Regarding the EAGAIN, we can surely get a frame there, we do it just a few lines further down (it is simply the role of that method after all), like so:


int sendPacketResult = avcodec_send_packet(m_pAvCodecCtx, avPacket);
        if (sendPacketResult == AVERROR(EAGAIN))
        {
            // The decoder should have been drained and always ready to access input
            AVFrame *pFrame = av_frame_alloc();
            // Try to get a frame from the decoder.
            decodeFrame = avcodec_receive_frame(m_pAvCodecCtx, pFrame);
            hr = E_UNEXPECTED;
        }
        else if (sendPacketResult < 0)
        {
            // We failed to send the packet
            hr = E_FAIL;
            DebugMessage(L"Decoder failed on the sample\n");
        }

In the end, I guess it is up to @khouzam to decide how this goes on, because this change is a little deeper than any other PR so far.
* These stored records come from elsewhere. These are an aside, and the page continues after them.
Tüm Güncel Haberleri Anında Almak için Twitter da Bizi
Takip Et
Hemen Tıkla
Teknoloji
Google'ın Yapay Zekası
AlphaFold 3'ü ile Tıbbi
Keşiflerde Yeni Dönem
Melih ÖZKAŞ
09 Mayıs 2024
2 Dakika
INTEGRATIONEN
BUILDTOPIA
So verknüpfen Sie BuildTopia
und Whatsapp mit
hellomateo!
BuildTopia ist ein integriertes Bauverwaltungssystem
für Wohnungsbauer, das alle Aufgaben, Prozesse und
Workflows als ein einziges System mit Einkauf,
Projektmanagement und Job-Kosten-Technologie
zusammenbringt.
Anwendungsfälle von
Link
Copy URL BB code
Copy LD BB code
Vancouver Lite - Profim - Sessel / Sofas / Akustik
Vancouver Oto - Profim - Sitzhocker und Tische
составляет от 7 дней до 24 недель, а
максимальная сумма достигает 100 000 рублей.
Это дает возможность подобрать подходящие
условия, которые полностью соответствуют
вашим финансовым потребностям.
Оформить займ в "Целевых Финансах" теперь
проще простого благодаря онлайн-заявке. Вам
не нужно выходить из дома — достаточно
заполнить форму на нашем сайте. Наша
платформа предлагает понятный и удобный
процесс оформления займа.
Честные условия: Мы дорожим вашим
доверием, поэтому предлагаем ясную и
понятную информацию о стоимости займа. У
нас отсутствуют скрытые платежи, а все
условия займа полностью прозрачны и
But the way I see it we have already a good infrastructure for what we need.

I agree with your assertion on the levels of indirection,it is a bit on a hard difficulty level, but I grew to like it since it is easy to extend with new features. As I said, @khouzam is probably the best one to decide on this. I had a lot of weird moments the first time I had to debug something on this, but my guess is that also the old style C++/h structure and the lack of "override" keyword makes it hard to understand how this goes.

At most we can create some new methods or classes to handle some stuff separately, and reduce some coupling, but I do not think the class hierarchy needs a change. You will never be able to find a "one size fits all" formula anyway.

lukasf commented 6 years ago

But what do you do with the packet then? Sure, just add some more workarounds...

I am not afraid to refactor things if I see need for it. There is no reason to keep old code, just because it is there. And it is not like this is a lot of code or a very difficult refactoring. In my job we do much bigger refactorings (if we get time to do it - which is usually not the case ;) ). Of course, we'd need to agree if it makes sense and how the new design should look like. Especially @khouzam would need to agree.

If I find some time, I will make a proposal in a branch. Then we can discuss based on actual code, if it is an improvement or not. I just see a lot of reasons to refactor this. There is the broken end of stream handling, there is the EAGAIN issue we discussed, there is the currently forced, inefficient DataWriter, there is the already difficult call hierarchy, there is the impossibility to add direct buffer for audio... Lots of reasons to change this and make a new clean solution, instead of making it even more complicated.

brabebhin commented 6 years ago

The way I see it, there is no way to avoid these "corner cases". It is simply the way FFMPEG works and I don't see how you can avoid it.

End of stream and buffer saturation can treated the same way incomplete frames are treated, using some HRESULT from the methods encountering this problem and solving it further up the hierarchy. The way I see it, the current structure is pretty smart: MediaSampleProvider does the work at package level (and also handles compressed cases which happen to also work at package levels) and the UncompressedMediaSampleProvider works at Frame lavel (where one package can have 0 or more complete frames).

Sure, I will summon @khouzam once again so he can come in and say what he thinks about it :P after all, mail spam isn't all that bad.